Issue 5The Happy Trail

Responding to student requests for sex advice

Couple laze in bed Photo Credit: Pexels

By: Anna Sweetland

  Just because we’re “adults” does not mean that we know everything about sex. Yes, we can credit this to insufficient sex education or lack of experience, but every sexual encounter is different. We should always ask questions about how to best please our partners and ourselves. 

  As an aspiring sex therapist, I aim to be a person who can help answer those questions. On Tuesday, March 8th, I asked the University of Puget Sound student body via Instagram if they needed any sex or relationship advice. Preparing my responses to their submissions has truly been great practice.

  For instance, some people mentioned terms or experiences I wasn’t entirely familiar with. Lesbian bed death. Have y’all heard of that? I hadn’t, and I’m gay! A quick Google search revealed that lesbian bed death is the idea that lesbian couples have less sex than other couples in the later stages of their relationship. Knowing that now, I really resonate with this anonymous student’s experience.

  There are so many different ideas of what a queer relationship should look like. Queer sex is advertised as liberating and drastically better than heterosexual sex, and while that may be true for some individuals, this leaves queer people without that experience feeling inadequate.

  A fluctuating sex life is common for any long-term couple. It’s easy to fall into a routine and begin to prioritize other aspects of your life over sex, but remember if sex is a vital part of intimacy for you and influences your wellbeing, then it is a priority. Conveying to a partner that sex is important to you does not make you a sex addict. If you believe that you and your partner are not having enough sex, then you need to discuss a compromise that is respectful of both your boundaries and desires.

  Another submission builds off of this discussion of navigating our own sexual feelings. One anonymous junior said, “I am female-identifying with a male-identifying partner and I just don’t understand my sexual desires? If I’m single or while doing long distance I pretty much never feel horny but when I’m with my partner I do. Or at least I think I do? I do enjoy sex but I don’t know how much of my desire comes from societal expectations or actually wanting to have sex.”

  These are such valid questions to ask ourselves. How do we know when we’re truly horny or just behaving that way out of perceived obligation? How do we know which of our desires are truly our own and which are just results of our upbringing? I’ve asked myself these numerous times. So in a way, my advice to you is also my advice to my past self.

  There is not a quota for how often you should feel horny. If you don’t feel sexually aroused when you’re alone, there is nothing wrong with that. Some people are most turned on by the intimacy or the connection of being with a partner, so perhaps it’s that connection or that romance that gets you going more than anything else.

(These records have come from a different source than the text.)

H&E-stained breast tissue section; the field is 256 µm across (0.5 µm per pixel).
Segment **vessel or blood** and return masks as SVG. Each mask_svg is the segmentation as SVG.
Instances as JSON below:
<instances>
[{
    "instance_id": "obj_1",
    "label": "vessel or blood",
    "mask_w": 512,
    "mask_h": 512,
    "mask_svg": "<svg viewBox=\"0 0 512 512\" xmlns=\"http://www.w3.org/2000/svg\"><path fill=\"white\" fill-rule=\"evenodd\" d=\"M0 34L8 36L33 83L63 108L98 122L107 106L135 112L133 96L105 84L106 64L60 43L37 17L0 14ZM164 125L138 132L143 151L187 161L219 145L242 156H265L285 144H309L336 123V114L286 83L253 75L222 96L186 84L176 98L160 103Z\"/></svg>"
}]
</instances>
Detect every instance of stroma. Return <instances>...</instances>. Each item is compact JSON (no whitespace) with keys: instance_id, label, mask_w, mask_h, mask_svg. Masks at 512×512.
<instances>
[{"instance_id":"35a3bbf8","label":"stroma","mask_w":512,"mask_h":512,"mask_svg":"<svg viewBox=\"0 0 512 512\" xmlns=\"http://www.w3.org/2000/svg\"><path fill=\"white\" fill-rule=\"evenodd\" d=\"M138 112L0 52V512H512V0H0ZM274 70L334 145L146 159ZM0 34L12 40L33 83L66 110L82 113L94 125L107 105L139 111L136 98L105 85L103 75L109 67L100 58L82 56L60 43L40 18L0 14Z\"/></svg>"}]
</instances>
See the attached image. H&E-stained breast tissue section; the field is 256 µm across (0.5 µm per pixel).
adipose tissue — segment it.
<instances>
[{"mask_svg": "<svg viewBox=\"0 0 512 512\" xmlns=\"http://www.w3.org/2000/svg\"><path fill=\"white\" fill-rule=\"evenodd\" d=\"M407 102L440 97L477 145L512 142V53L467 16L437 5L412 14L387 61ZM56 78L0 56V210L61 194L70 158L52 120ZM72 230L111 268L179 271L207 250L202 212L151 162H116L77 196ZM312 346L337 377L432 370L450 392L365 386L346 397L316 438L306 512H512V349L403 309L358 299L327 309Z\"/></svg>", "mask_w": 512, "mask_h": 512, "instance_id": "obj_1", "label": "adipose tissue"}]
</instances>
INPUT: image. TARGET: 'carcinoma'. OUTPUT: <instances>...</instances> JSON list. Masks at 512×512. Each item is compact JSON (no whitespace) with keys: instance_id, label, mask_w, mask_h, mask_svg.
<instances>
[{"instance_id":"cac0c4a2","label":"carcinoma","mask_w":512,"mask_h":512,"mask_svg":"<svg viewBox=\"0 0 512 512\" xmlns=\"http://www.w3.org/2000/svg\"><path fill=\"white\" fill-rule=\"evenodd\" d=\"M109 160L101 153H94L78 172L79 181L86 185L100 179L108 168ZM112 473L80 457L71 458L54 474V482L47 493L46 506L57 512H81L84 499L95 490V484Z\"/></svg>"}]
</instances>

  I would trust that when you feel like you want to have sex, then you truly do. While it can be beneficial to reflect on our sexual preferences and desires, you don’t need to pinpoint all of their origins. Analysis is a good thing, but over-analyzing can do more harm than good. Pay attention to what you’re feeling mentally and physically in the moment; if you’re truly feeling that urge and undeniable desire to have sex, then you probably truly want to have sex. Trust that you know what you want, and try not to invalidate those genuine feelings as being socially-influenced.

  Finally, another anonymous junior wrote, “Hey! There’s a cute boy in my bio class and I’m pretty sure he’s at least somewhat into me. We are in the same lab and I think he goes out of his way to ask me questions but we’ve never talked about anything besides class before! How do I break into personal conversation or ask him out without coming on [too] strong in case he’s not interested?”

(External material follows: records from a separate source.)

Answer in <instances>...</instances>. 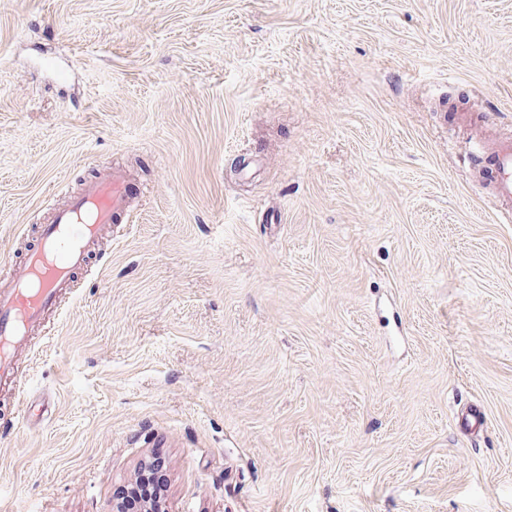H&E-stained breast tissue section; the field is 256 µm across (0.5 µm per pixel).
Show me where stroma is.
<instances>
[{"instance_id": "stroma-1", "label": "stroma", "mask_w": 512, "mask_h": 512, "mask_svg": "<svg viewBox=\"0 0 512 512\" xmlns=\"http://www.w3.org/2000/svg\"><path fill=\"white\" fill-rule=\"evenodd\" d=\"M512 0H0V268L146 185L0 379V512H512ZM488 415L468 436L466 405ZM492 164L488 184L494 198L512 203V136H499L490 146ZM161 461L153 457L150 467L138 477L133 484L121 488V505L126 509L124 512H141L139 509L144 504H150L154 512H165L162 504L165 481L159 472L156 464Z\"/></svg>"}]
</instances>
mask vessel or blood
I'll list each match as a JSON object with an SVG mask.
<instances>
[{
	"label": "vessel or blood",
	"mask_w": 512,
	"mask_h": 512,
	"mask_svg": "<svg viewBox=\"0 0 512 512\" xmlns=\"http://www.w3.org/2000/svg\"><path fill=\"white\" fill-rule=\"evenodd\" d=\"M490 156L491 193L512 203V136L497 137ZM141 194L134 179L101 173L83 184L52 223L42 226L23 271L0 283V376L10 372L16 349L83 268L101 225L128 214L131 202Z\"/></svg>",
	"instance_id": "1"
}]
</instances>
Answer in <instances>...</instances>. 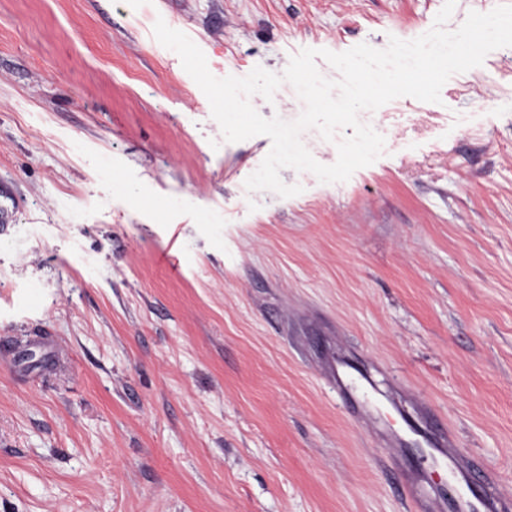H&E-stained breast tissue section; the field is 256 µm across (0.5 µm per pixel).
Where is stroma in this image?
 <instances>
[{"label":"stroma","instance_id":"stroma-1","mask_svg":"<svg viewBox=\"0 0 512 512\" xmlns=\"http://www.w3.org/2000/svg\"><path fill=\"white\" fill-rule=\"evenodd\" d=\"M443 5L0 0V512H410L332 359L386 432L431 407L512 490V47L361 112L383 154L282 198L153 34L280 74Z\"/></svg>","mask_w":512,"mask_h":512}]
</instances>
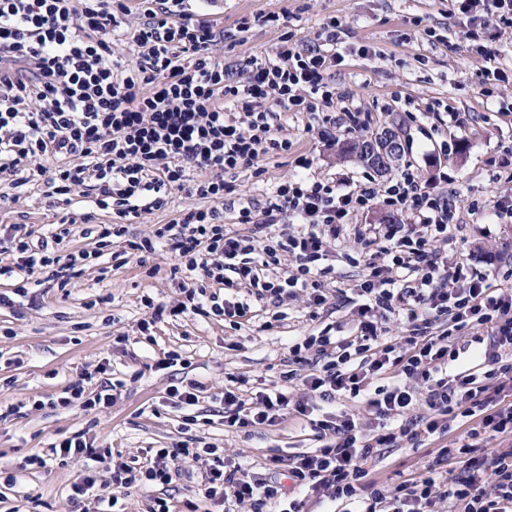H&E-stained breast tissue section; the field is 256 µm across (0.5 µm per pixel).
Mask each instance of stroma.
<instances>
[{
  "mask_svg": "<svg viewBox=\"0 0 512 512\" xmlns=\"http://www.w3.org/2000/svg\"><path fill=\"white\" fill-rule=\"evenodd\" d=\"M184 9L205 15L223 30L217 51L229 64L270 55L287 31L302 44L317 43L323 22L338 18L350 37L343 63L328 72L338 94L327 111L336 140L350 137L348 110L371 115L369 137L400 124L412 145L407 158L417 162L422 181L439 186L457 208L459 226L448 242L449 254L482 272L512 258V219L490 212L495 197L512 188V173L498 164L502 146L512 144V77L483 87L481 75L491 62L470 50V21L454 13L451 0H224L220 5L187 0ZM273 15L289 16V25L270 23ZM244 18L251 26L242 32L238 24ZM362 45L367 54H359ZM438 103L453 108L456 122L444 125L436 119L431 108ZM308 124L305 113L282 115L278 135L292 142V152L260 158L262 175L250 168L237 173L224 203L226 224H235L241 207L262 205L273 187L292 177L300 154L314 159L308 172L312 179L343 175L361 180L364 165L339 157ZM446 138L453 140V150L431 160L435 143ZM56 214L40 188L0 183V225L23 222L45 229ZM126 248L125 241L114 242L65 291L31 285L26 296L17 297L16 279L0 275V293L14 298L13 304L0 306V512H75L68 489L86 473L83 460H56L26 471L18 464L42 453L50 439L76 431H86L95 446L111 449L116 465L143 456L146 449L196 438L259 472L272 456L317 446L308 423L295 413L273 426L242 432L225 428L221 397L231 375L246 378L251 391L301 395V386L283 377L288 342L329 323L351 327L353 307L345 293L364 272L348 261L361 250L354 235H346L336 250L335 287L319 315L311 316L301 297L289 302L284 326L269 330L256 319L234 329L221 320L182 316L164 319L151 335H143L139 324L151 315L143 296L166 304L179 297L170 279L173 257L160 251L141 263L124 261L120 254ZM171 350L182 354L183 364L157 369ZM105 377L124 383L112 406L84 411L59 405L72 383L82 382L91 397ZM182 380L203 386L193 410L197 422L189 427L167 398L168 386ZM433 448L430 441L419 448L405 444L368 468L377 481L394 484L422 471L435 456ZM10 477L15 480L11 486L6 483Z\"/></svg>",
  "mask_w": 512,
  "mask_h": 512,
  "instance_id": "stroma-1",
  "label": "stroma"
}]
</instances>
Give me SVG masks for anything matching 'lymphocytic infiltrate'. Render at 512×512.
<instances>
[{
	"label": "lymphocytic infiltrate",
	"instance_id": "f902f5d3",
	"mask_svg": "<svg viewBox=\"0 0 512 512\" xmlns=\"http://www.w3.org/2000/svg\"><path fill=\"white\" fill-rule=\"evenodd\" d=\"M483 2L491 17L467 39L492 60V30L512 27V0H454V8L472 17ZM134 12L127 0H0V181L40 186L64 211L46 236L26 224L0 225V252L12 255L18 276L39 275L66 288L113 238L165 208L176 191L207 205L179 211L130 242L136 254L173 255L170 274L181 295L173 306L146 299L151 318L143 329L188 313L238 328L262 301L276 309L264 323L270 329L301 291L321 309L327 261L348 225L364 246L366 272L354 288L349 335L329 325L290 346L285 377L299 381L304 396L260 391L246 398L239 386L224 390L226 427L272 426L293 411L308 418L314 451L270 457L260 474L208 444L158 448L145 461L113 468V492H96L88 476L71 484L70 500L82 512H126L120 489L169 486L204 459L190 512L203 503L305 512L312 499L354 512H436L443 502L448 512H512V400L503 395L512 386V289L492 287L489 273L437 251L458 225L447 194L422 183L411 167L382 190L369 182L311 180L305 172L312 161L302 154L300 175L279 184L261 208L239 209L238 229L223 223L219 205L239 170L269 152L291 150L277 136L281 115L303 112L318 123L322 108L334 104L326 73L344 59L342 22L324 23L319 47L281 36L272 57L244 61L240 80L214 51L221 31L187 13L184 0H142L135 23ZM116 44L128 45L134 60L116 56ZM78 195L111 211L112 223L71 212ZM379 202L409 213L413 223L353 224ZM287 218L297 230L282 229ZM78 234L94 237L95 250L61 254L60 244ZM394 315L408 325L407 335H389L386 322ZM467 331L472 342H461ZM477 360L487 366L480 376L469 368ZM306 365L311 373L299 374ZM345 399L364 405L376 428L336 413ZM456 422L466 433L444 447ZM428 440L440 444L438 463L458 464L451 481L429 466L390 485L363 467L386 449ZM72 457L101 468L110 466L112 452L76 432L24 457L19 468Z\"/></svg>",
	"mask_w": 512,
	"mask_h": 512
}]
</instances>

  This is one of those age-old experiences that no matter how many friends we advise through it, when it happens to us it’s just as nerve-wracking. But in a good way! I feel those “I have a crush” kind of butterflies for you. My advice is to first perform a good old social media stalk to see if they are already in a relationship (and don’t forget to check the tagged photos). If you pass that stage, then I’d say some of the easiest ways to transition from school to personal conversation is to either ask something about their outfit, their weekend plans, anything small that’s not too oddly personal but can produce some good follow-up questions to get to know them better.

  I say shoot your shot. Once you’ve started to talk about non-academic things and you’re still interested in going out, just ask if they’re free over the weekend because maybe there’s one restaurant you’ve been meaning to go to and you don’t want to go alone. Whatever route you end up choosing, you have my support! Good luck!

  Thank you to everyone who submitted questions! If anyone else has similar experiences or needs other sex advice, fully feel justified in approaching me on campus for some impromptu guidance. I know not everyone has someone close by to ask these kinds of things, so I can absolutely listen non-judgmentally and provide some recommendations!